My daily language is Clojure. One of the joys of working in Clojure is its great core library. The core library has a wealth of functions that apply broadly across data structures. A typical function looks like this:

{% codeblock lang:clojure %} (defn nthnext "Returns the nth next of coll, (seq coll) when n is 0." {:added "1.0" :static true} [coll n] (loop [n n xs (seq coll)] (if (and xs (pos? n)) (recur (dec n) (next xs)) xs))) {% endcodeblock %}

I want to call your attention to two specific forms. The "seq" function works on any "Seqable" collection type. (N.B.: It has special cases for other types, including some to make Java interop more pleasant. But the core behavior is about Seqable.) The "next" function is similar: it works on anything that already is a Seq or anything that can be made into a Seq.

This provides a nice degree of abstraction and through that, generality.

Pretty much all of the core data types either implement ISeq or Seqable. That means I can call "seq", "next", and "nthnext" on any of them. Other data types can be brought into the fold by extending one of those interfaces to them. We extend the data to meet the core functions, instead of overloading functions for data types.

YAGNI Isn't About Being Specific

Under this approach, writing a general function is both simpler and easier than writing a specific one.

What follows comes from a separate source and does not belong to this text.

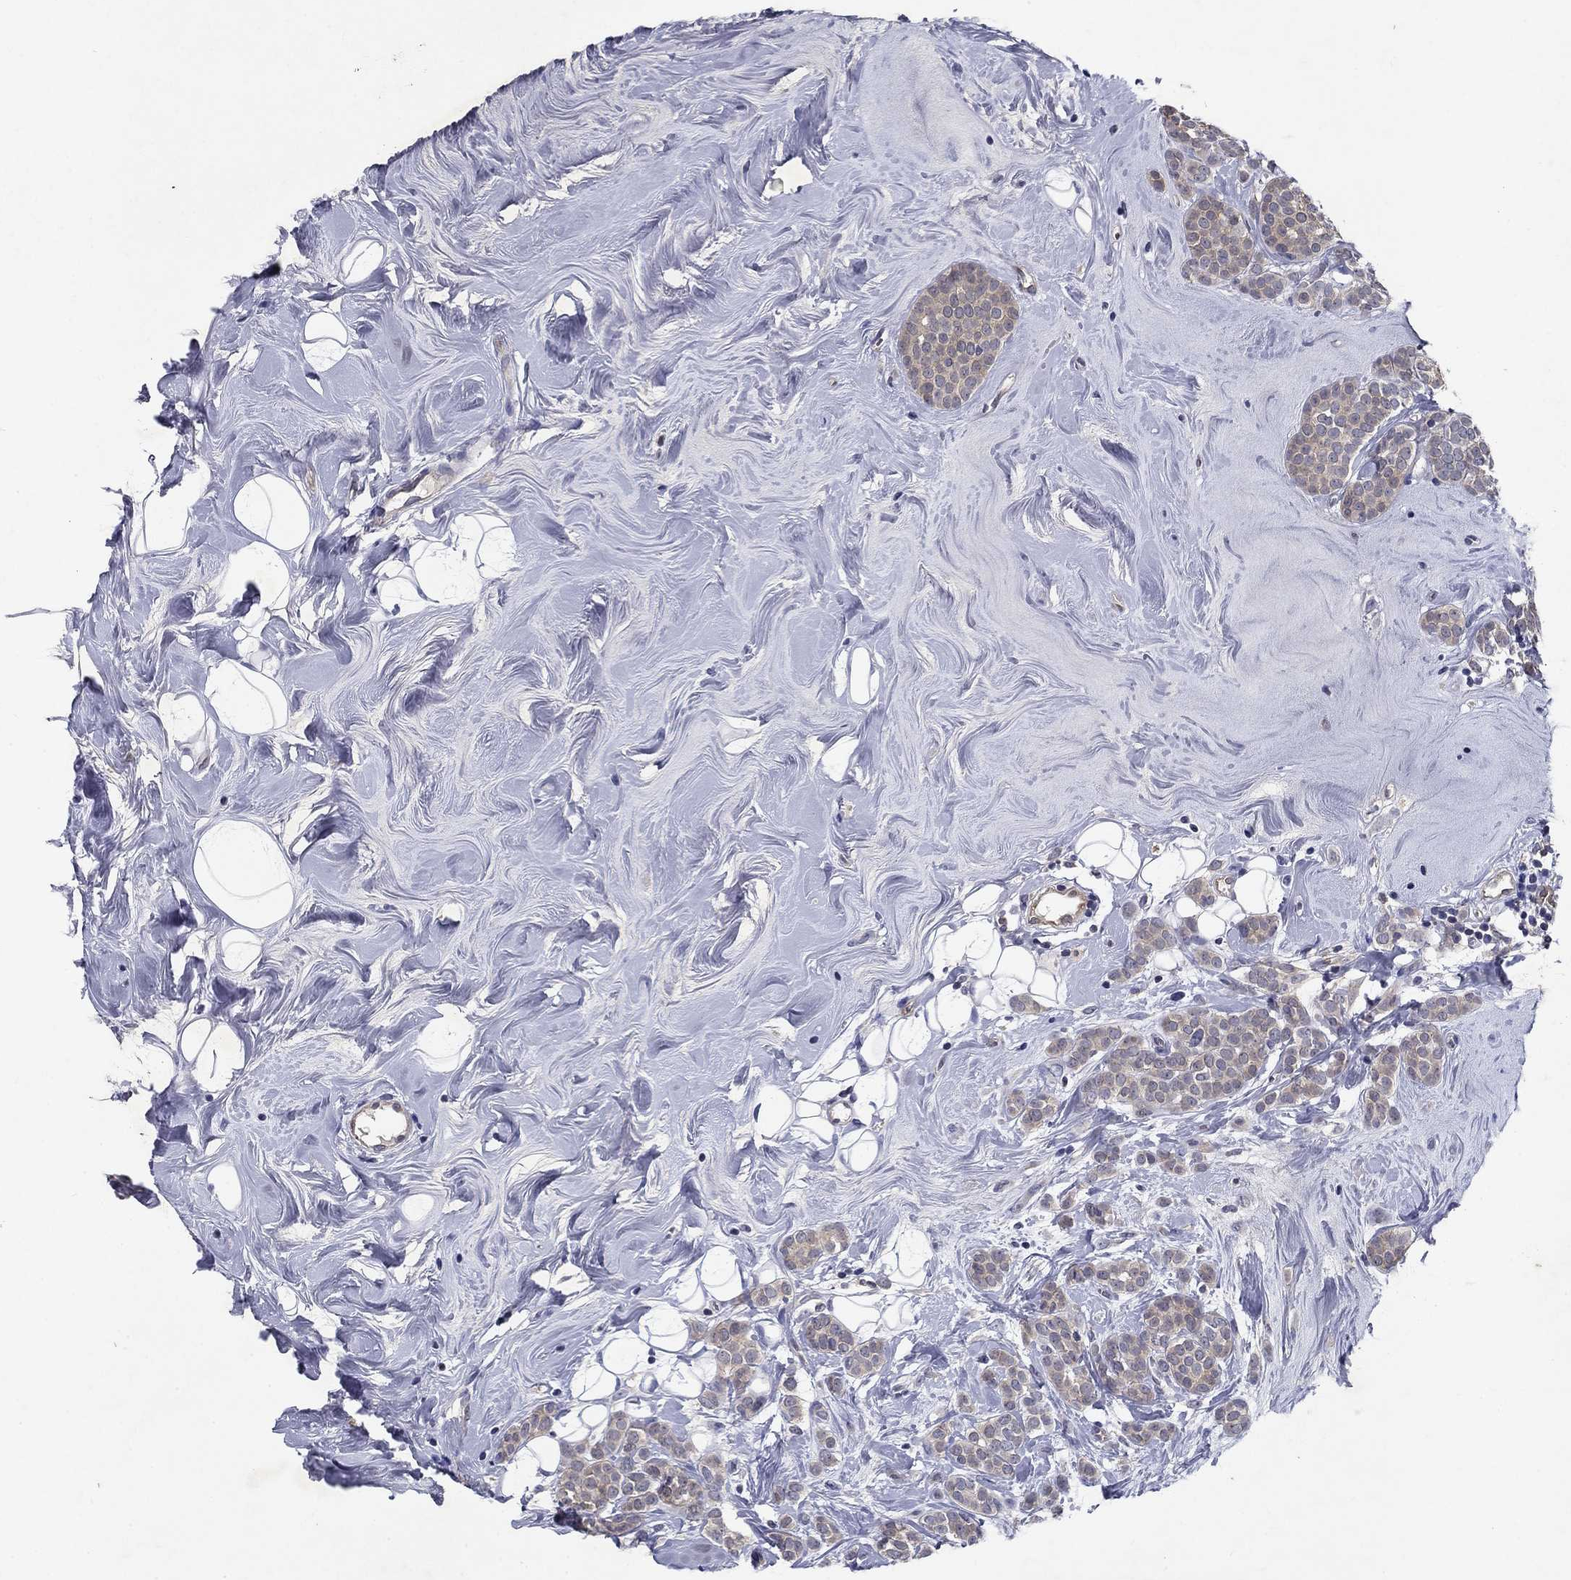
{"staining": {"intensity": "weak", "quantity": "25%-75%", "location": "cytoplasmic/membranous"}, "tissue": "breast cancer", "cell_type": "Tumor cells", "image_type": "cancer", "snomed": [{"axis": "morphology", "description": "Lobular carcinoma"}, {"axis": "topography", "description": "Breast"}], "caption": "Tumor cells display weak cytoplasmic/membranous expression in approximately 25%-75% of cells in breast cancer.", "gene": "GLTP", "patient": {"sex": "female", "age": 49}}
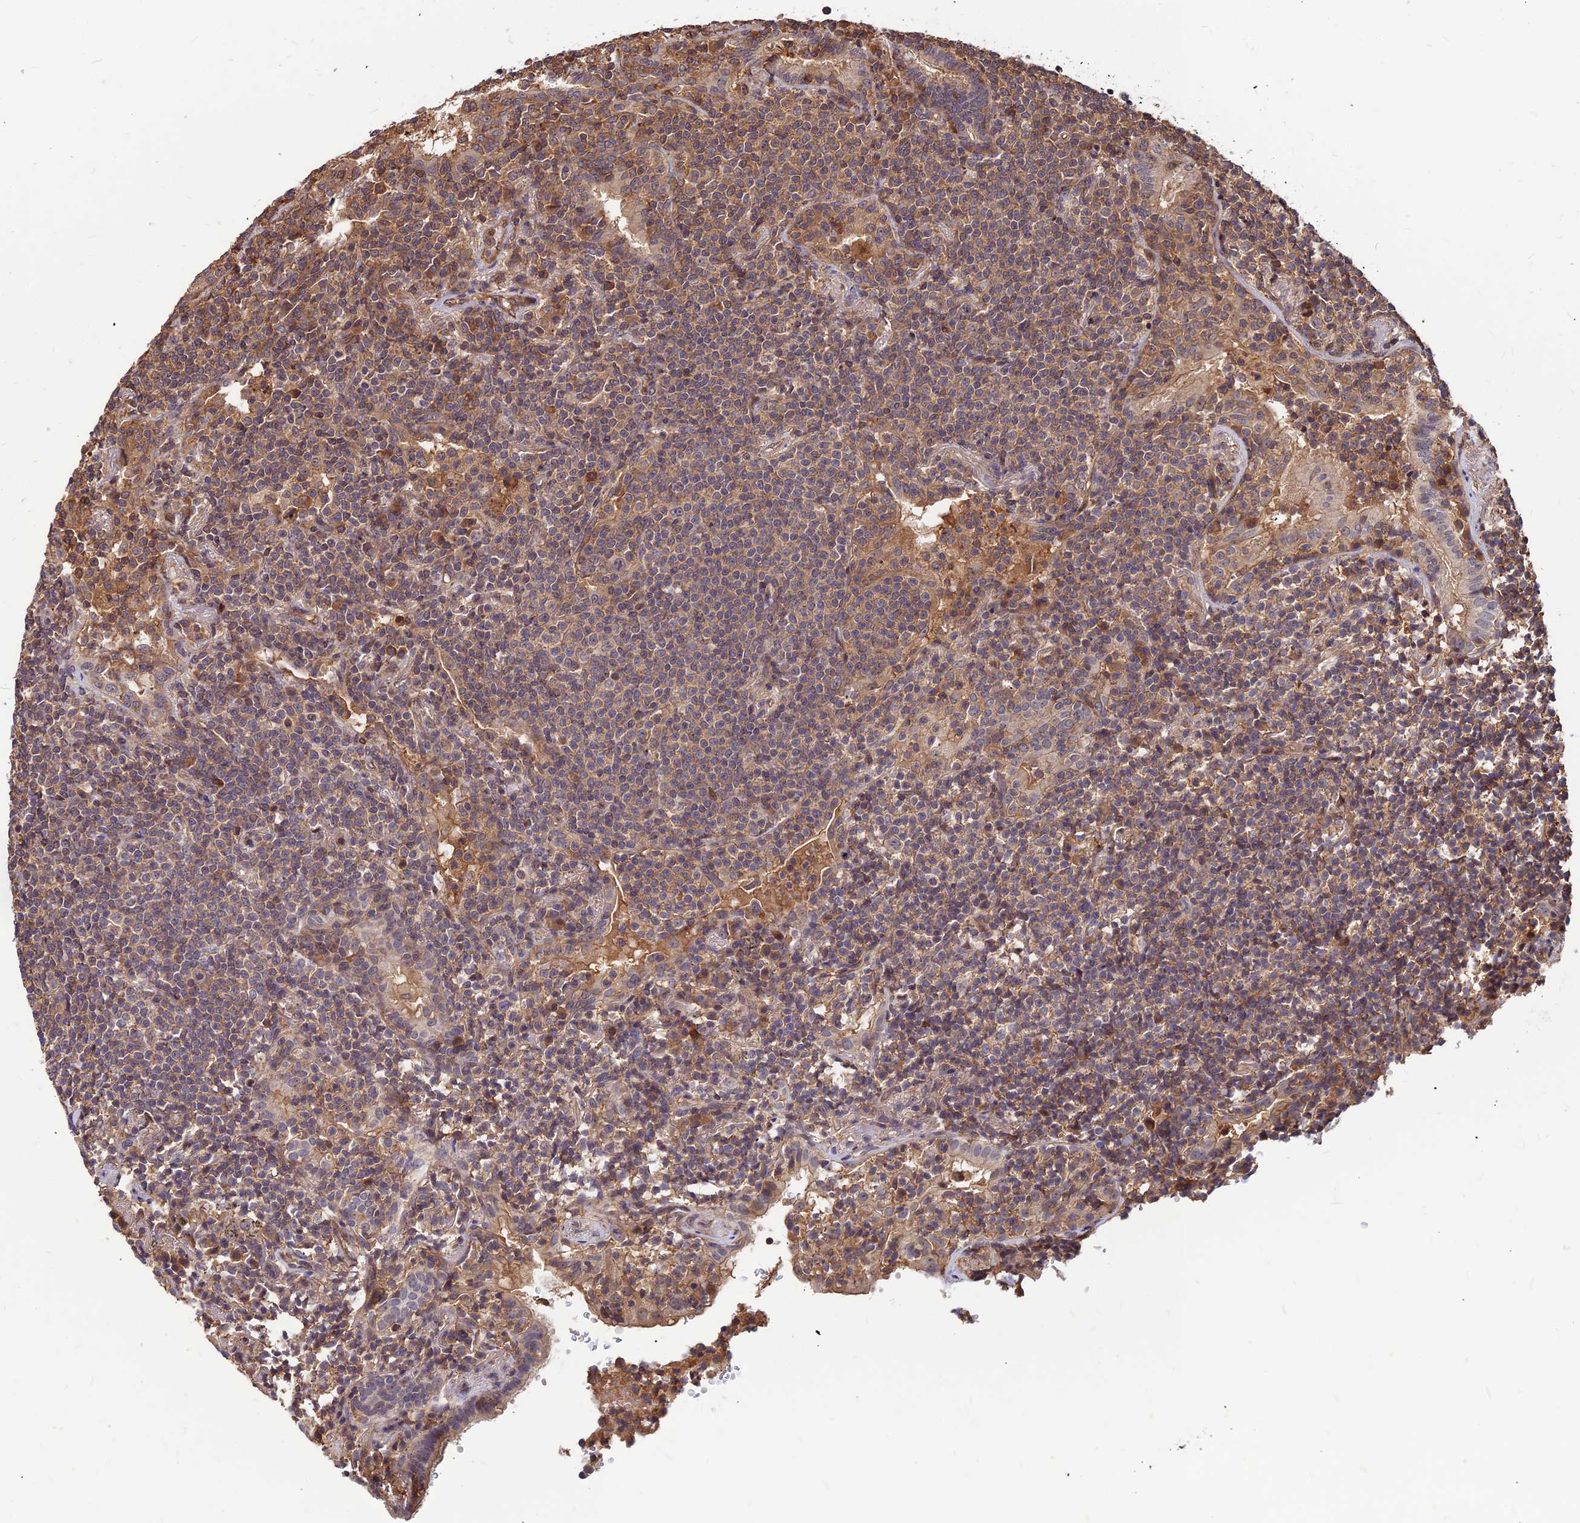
{"staining": {"intensity": "weak", "quantity": ">75%", "location": "cytoplasmic/membranous"}, "tissue": "lymphoma", "cell_type": "Tumor cells", "image_type": "cancer", "snomed": [{"axis": "morphology", "description": "Malignant lymphoma, non-Hodgkin's type, Low grade"}, {"axis": "topography", "description": "Lung"}], "caption": "Immunohistochemical staining of human low-grade malignant lymphoma, non-Hodgkin's type exhibits low levels of weak cytoplasmic/membranous protein staining in about >75% of tumor cells. (DAB IHC, brown staining for protein, blue staining for nuclei).", "gene": "ZNF467", "patient": {"sex": "female", "age": 71}}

For example, suppose I need to do that classic example of trivial functionality: summing a list of integers. The most natural way for me to write that is like this:

{% codeblock lang:clojure %} (reduce + 0 xs) {% endcodeblock %}

That is both simple and general. But it doesn't meet the spec I said! It sums any numeric type, not just integers. If I decide that I really must restrict it to integers, I have to add code.

{% codeblock lang:clojure %} (assert (every? integer? xs)) (reduce + 0 xs) {% endcodeblock %}

This is a pattern I find pretty often when working in Clojure. When I generalize, I do it by removing special cases. This goes hand-in-hand with decomposing behavior into smaller and smaller units. As each unit gets smaller, I find it can be more general.

Here's a less trivial example. Today, I'm working on a library we call Vase. (See Paul deGrandis' talk on data-driven systems for more about Vase.) In particular, I'm updating it to work with a new routing syntax in Pedestal. With the new routing syntax, we can build routes from ordinary Clojure data… no more need for oddly-placed syntax-quoting.

One of the core concepts in Pedestal is the "interceptor". They fulfill the same role as middleware in Ring. (One difference: interceptors are data structures that contain functions. Interceptors compose by making a vector of data, whereas Ring middleware composes by creating function closures. I find it easier to debug a stack of data than a stack of opaque closures.) Any particular route in Pedestal will have a list of interceptors that apply to that route.

When a service that uses Pedestal supplies interceptors, it composes a list of them. Suppose I want to make a convenience function that helps application developers build up that list. What would I need to do?

You probably already figured out that any such "convenience" functions I could create would basically duplicate core functions, but with added restrictions. Instead of "cons", "conj", "take", and "drop", I'd have to create "icons", "iconj", "itake", and "idrop". What a waste.

I have to ask myself, "Do I need some special behavior here?" And the answer is "YAGNI."

YAGNI Is About Adding "Stuff"

YAGNI is commonly understood to mean "don't generalize until you need to." In some languages and libraries, I suppose that's the right read. In my world, though, it is specializing that requires adding stuff. So I often call YAGNI if someone tries to make a thing less general than it could be.

Small functions that operate on abstractions instead of concrete types are both general and simple.